Fraser Institute has released its annual survey of mining industry executives that ranks mining jurisdictions worldwide for their government policies as they relate to mining, mineral potential and attractiveness for mineral investment. The latter category, investment attractiveness, is a composite ranking that takes both government policies and mineral potential into consideration.

The institute’s Survey of Mining Companies 2014 was conducted from August 26 to November 15, 2014, with a little more than half of the survey respondents representing exploration companies, 27% representing producer companies, and 22% representing consulting and other companies. The survey includes data on 122 jurisdictions, including subnational jurisdictions in Canada, Australia, the United States and Argentina.
Finland came first in the 2014 survey as the most attractive jurisdiction in the world for mining investment. Saskatchewan, Nevada, Manitoba, Western Australia, Quebec, Wyoming, Newfoundland and Labrador, Yukon, and Alaska rounded out the top 10.

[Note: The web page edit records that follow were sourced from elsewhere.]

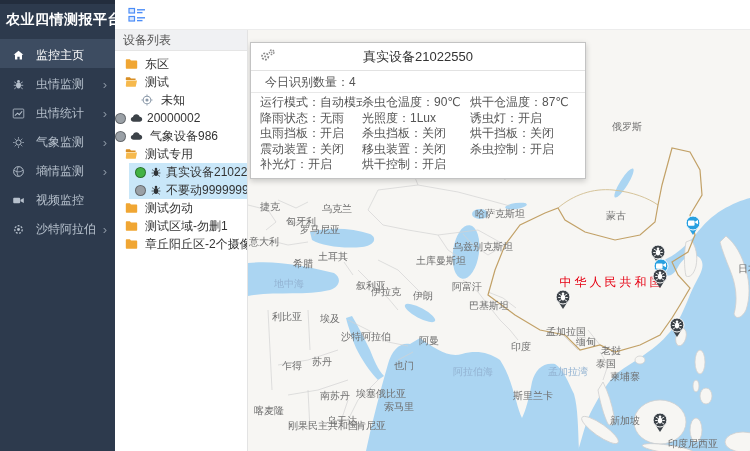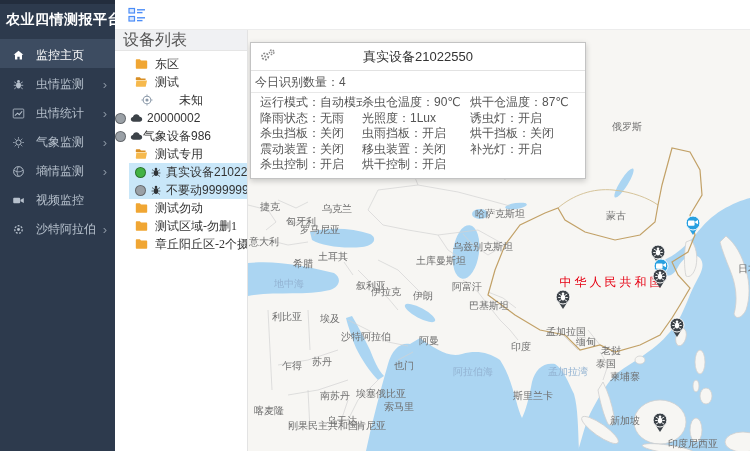--- a/index.html
+++ b/index.html
@@ -22,7 +22,7 @@
 
   
   .device-panel{position:absolute;left:115px;top:30px;width:133px;height:421px;background:#ffffff;border-right:1px solid #e3e3e3;box-sizing:border-box;overflow:hidden;}
-  .panel-header{background:#f0f1f3;color:#555;font-size:16px;height:20px;line-height:20px;padding-left:8px;border-bottom:1px solid #e5e5e5;}
+  .panel-header{background:#f0f1f3;color:#555;font-size:12px;height:20px;line-height:20px;padding-left:8px;border-bottom:1px solid #e5e5e5;}
   .dev-list{padding-top:4px;}
   .dev-row{height:18px;display:flex;align-items:center;font-size:12px;color:#333;white-space:nowrap;cursor:pointer;}
   .dev-row.root{padding-left:20px;font-family:Liberation Serif, serif;}

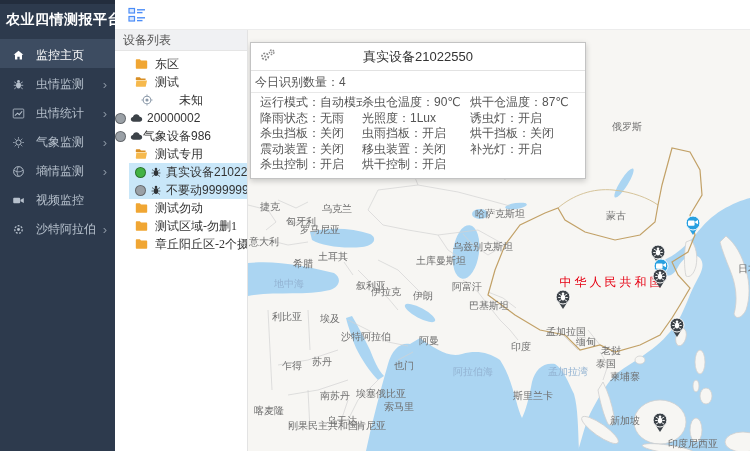--- a/index.html
+++ b/index.html
@@ -25,7 +25,7 @@
   .panel-header{background:#f0f1f3;color:#555;font-size:12px;height:20px;line-height:20px;padding-left:8px;border-bottom:1px solid #e5e5e5;}
   .dev-list{padding-top:4px;}
   .dev-row{height:18px;display:flex;align-items:center;font-size:12px;color:#333;white-space:nowrap;cursor:pointer;}
-  .dev-row.root{padding-left:20px;font-family:Liberation Serif, serif;}
+  .dev-row.root{padding-left:10px;}
   .dev-row.child{}
   .dev-row.selected{background:#c9e7f9;margin-left:14px;padding-left:6px;}
   .dev-ic{display:inline-flex;flex:0 0 auto;}

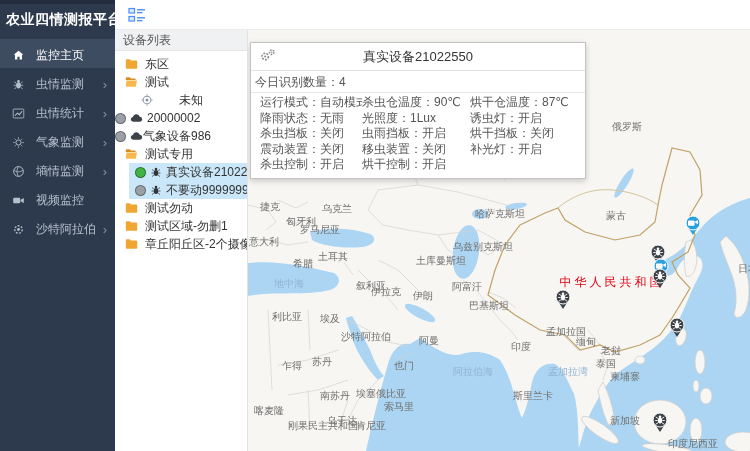--- a/index.html
+++ b/index.html
@@ -46,7 +46,7 @@
   .pp-gear{position:absolute;left:8px;top:5px;width:18px;height:16px;cursor:pointer;}
   .pp-title{flex:1;text-align:center;color:#333;font-size:13px;}
   .pp-section{padding:3px 0 2px 0;border-bottom:1px solid #e8e8e8;}
-  .pp-line{height:16px;line-height:16px;padding-left:4px;white-space:nowrap;}
+  .pp-line{height:16px;line-height:16px;padding-left:14px;white-space:nowrap;}
   .pp-grid{display:grid;grid-template-columns:102px 108px auto;padding:2px 0 5px 9px;}
   .pp-cell{height:15.5px;line-height:15.5px;white-space:nowrap;overflow:hidden;}
 </style>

Finland displaced Western Australia, which dropped from first to fifth overall. Saskatchewan moved up five spots to second place, while Manitoba moved into the top 10, after ranking 13th last year. Greenland dropped all the way down to 41st after ranking ninth in 2013.

Looking at the bottom end of the scale, Malaysia was ranked as the least attractive jurisdiction in the world for mining investment in 2014, a significant drop from 70th (of 112) in 2013. Also in the bottom 10, beginning with the worst, were Hungary, Kenya, Honduras, Solomon Islands, Egypt, Guatemala, Bulgaria, Nigeria and Sudan.

The survey was released in late February and was based on 485 responses from representatives of companies that had exploration budgets totaling $2.7 billion. This represents a sharp decline over the past two years, from budgets of $3.4 billion reported in 2013 and $4.6 billion reported in 2012. The survey comments that this continuing year-to-year trend of decreases in exploration spending is likely due to challenges in attracting investment to the sector.

The Fraser Institute describes its survey as an informal attempt “to assess the perceptions of mining company executives about various areas of optimal and sub-optimal public policies that might affect the hospitality of a jurisdiction to mining investment. Given the survey’s very broad circulation, its extensive press coverage, and positive feedback about the survey’s utility from miners, investors, and policymakers, we believe that the survey captures, at least in broad strokes, the perceptions of those involved in both mining and the regulation of mining in the jurisdictions included in the survey.”

Perhaps not surprisingly, the survey stated that, “Miners indicated that increases in bureaucratic and regulatory requirements, lengthy ‘stakeholder’ consultations, and NGO (nongovernmental organization) pressure are driving up not only the time it takes to receive permit approval, but also the costs associated with investment.”

The Survey of Mining Companies, 2014 is available as a free download at www.fraserinstitute.org.